Problem statement:
Write out every line of the records below as a numbered list, leaving out any blank lines.
— Start of Dataset extract —
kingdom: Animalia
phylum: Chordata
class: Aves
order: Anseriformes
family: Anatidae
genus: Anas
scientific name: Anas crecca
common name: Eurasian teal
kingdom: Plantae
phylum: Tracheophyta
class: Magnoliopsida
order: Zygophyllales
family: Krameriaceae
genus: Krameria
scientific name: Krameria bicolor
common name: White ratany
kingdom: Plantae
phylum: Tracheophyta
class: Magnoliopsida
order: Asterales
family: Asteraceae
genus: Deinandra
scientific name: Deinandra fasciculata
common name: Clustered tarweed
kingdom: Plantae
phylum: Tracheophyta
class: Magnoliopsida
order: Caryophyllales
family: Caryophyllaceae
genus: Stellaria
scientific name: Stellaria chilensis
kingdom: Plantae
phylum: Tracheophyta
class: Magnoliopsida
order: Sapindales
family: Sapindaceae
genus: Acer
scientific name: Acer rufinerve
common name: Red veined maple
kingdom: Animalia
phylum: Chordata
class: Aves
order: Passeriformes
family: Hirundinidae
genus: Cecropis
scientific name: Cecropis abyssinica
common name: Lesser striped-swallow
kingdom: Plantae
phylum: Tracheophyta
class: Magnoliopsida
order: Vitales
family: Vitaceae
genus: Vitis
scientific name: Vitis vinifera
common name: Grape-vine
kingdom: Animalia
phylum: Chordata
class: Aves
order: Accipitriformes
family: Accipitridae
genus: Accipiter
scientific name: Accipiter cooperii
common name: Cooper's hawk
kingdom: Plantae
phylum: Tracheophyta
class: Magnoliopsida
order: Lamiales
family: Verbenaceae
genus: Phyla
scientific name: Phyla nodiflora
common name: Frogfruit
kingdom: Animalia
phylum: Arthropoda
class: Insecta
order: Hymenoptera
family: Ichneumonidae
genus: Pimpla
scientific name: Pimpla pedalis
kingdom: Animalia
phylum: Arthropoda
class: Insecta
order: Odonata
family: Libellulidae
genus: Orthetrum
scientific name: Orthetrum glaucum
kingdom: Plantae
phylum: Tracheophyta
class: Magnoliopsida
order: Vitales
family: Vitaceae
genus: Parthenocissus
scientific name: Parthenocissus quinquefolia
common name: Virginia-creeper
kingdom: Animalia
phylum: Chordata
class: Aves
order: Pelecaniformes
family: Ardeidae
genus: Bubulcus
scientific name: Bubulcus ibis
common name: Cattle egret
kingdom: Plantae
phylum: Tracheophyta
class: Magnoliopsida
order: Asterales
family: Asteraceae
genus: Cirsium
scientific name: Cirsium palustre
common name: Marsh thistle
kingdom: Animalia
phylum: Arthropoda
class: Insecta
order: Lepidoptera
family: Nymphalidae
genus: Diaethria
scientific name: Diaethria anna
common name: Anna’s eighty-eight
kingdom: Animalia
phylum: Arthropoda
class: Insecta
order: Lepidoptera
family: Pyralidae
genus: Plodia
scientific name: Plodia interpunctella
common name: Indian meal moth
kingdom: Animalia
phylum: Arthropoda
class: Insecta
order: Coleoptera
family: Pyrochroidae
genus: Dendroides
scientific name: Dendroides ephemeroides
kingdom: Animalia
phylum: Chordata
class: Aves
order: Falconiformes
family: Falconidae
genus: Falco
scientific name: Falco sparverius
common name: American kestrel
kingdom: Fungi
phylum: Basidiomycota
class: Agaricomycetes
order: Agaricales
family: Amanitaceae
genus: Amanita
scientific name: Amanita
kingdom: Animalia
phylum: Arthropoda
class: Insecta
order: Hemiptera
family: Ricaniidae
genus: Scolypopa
— End of Dataset extract —
Solution for this problem:
1. kingdom: Animalia
2. phylum: Chordata
3. class: Aves
4. order: Anseriformes
5. family: Anatidae
6. genus: Anas
7. scientific name: Anas crecca
8. common name: Eurasian teal
9. kingdom: Plantae
10. phylum: Tracheophyta
11. class: Magnoliopsida
12. order: Zygophyllales
13. family: Krameriaceae
14. genus: Krameria
15. scientific name: Krameria bicolor
16. common name: White ratany
17. kingdom: Plantae
18. phylum: Tracheophyta
19. class: Magnoliopsida
20. order: Asterales
21. family: Asteraceae
22. genus: Deinandra
23. scientific name: Deinandra fasciculata
24. common name: Clustered tarweed
25. kingdom: Plantae
26. phylum: Tracheophyta
27. class: Magnoliopsida
28. order: Caryophyllales
29. family: Caryophyllaceae
30. genus: Stellaria
31. scientific name: Stellaria chilensis
32. kingdom: Plantae
33. phylum: Tracheophyta
34. class: Magnoliopsida
35. order: Sapindales
36. family: Sapindaceae
37. genus: Acer
38. scientific name: Acer rufinerve
39. common name: Red veined maple
40. kingdom: Animalia
41. phylum: Chordata
42. class: Aves
43. order: Passeriformes
44. family: Hirundinidae
45. genus: Cecropis
46. scientific name: Cecropis abyssinica
47. common name: Lesser striped-swallow
48. kingdom: Plantae
49. phylum: Tracheophyta
50. class: Magnoliopsida
51. order: Vitales
52. family: Vitaceae
53. genus: Vitis
54. scientific name: Vitis vinifera
55. common name: Grape-vine
56. kingdom: Animalia
57. phylum: Chordata
58. class: Aves
59. order: Accipitriformes
60. family: Accipitridae
61. genus: Accipiter
62. scientific name: Accipiter cooperii
63. common name: Cooper's hawk
64. kingdom: Plantae
65. phylum: Tracheophyta
66. class: Magnoliopsida
67. order: Lamiales
68. family: Verbenaceae
69. genus: Phyla
70. scientific name: Phyla nodiflora
71. common name: Frogfruit
72. kingdom: Animalia
73. phylum: Arthropoda
74. class: Insecta
75. order: Hymenoptera
76. family: Ichneumonidae
77. genus: Pimpla
78. scientific name: Pimpla pedalis
79. kingdom: Animalia
80. phylum: Arthropoda
81. class: Insecta
82. order: Odonata
83. family: Libellulidae
84. genus: Orthetrum
85. scientific name: Orthetrum glaucum
86. kingdom: Plantae
87. phylum: Tracheophyta
88. class: Magnoliopsida
89. order: Vitales
90. family: Vitaceae
91. genus: Parthenocissus
92. scientific name: Parthenocissus quinquefolia
93. common name: Virginia-creeper
94. kingdom: Animalia
95. phylum: Chordata
96. class: Aves
97. order: Pelecaniformes
98. family: Ardeidae
99. genus: Bubulcus
100. scientific name: Bubulcus ibis
101. common name: Cattle egret
102. kingdom: Plantae
103. phylum: Tracheophyta
104. class: Magnoliopsida
105. order: Asterales
106. family: Asteraceae
107. genus: Cirsium
108. scientific name: Cirsium palustre
109. common name: Marsh thistle
110. kingdom: Animalia
111. phylum: Arthropoda
112. class: Insecta
113. order: Lepidoptera
114. family: Nymphalidae
115. genus: Diaethria
116. scientific name: Diaethria anna
117. common name: Anna’s eighty-eight
118. kingdom: Animalia
119. phylum: Arthropoda
120. class: Insecta
121. order: Lepidoptera
122. family: Pyralidae
123. genus: Plodia
124. scientific name: Plodia interpunctella
125. common name: Indian meal moth
126. kingdom: Animalia
127. phylum: Arthropoda
128. class: Insecta
129. order: Coleoptera
130. family: Pyrochroidae
131. genus: Dendroides
132. scientific name: Dendroides ephemeroides
133. kingdom: Animalia
134. phylum: Chordata
135. class: Aves
136. order: Falconiformes
137. family: Falconidae
138. genus: Falco
139. scientific name: Falco sparverius
140. common name: American kestrel
141. kingdom: Fungi
142. phylum: Basidiomycota
143. class: Agaricomycetes
144. order: Agaricales
145. family: Amanitaceae
146. genus: Amanita
147. scientific name: Amanita
148. kingdom: Animalia
149. phylum: Arthropoda
150. class: Insecta
151. order: Hemiptera
152. family: Ricaniidae
153. genus: Scolypopa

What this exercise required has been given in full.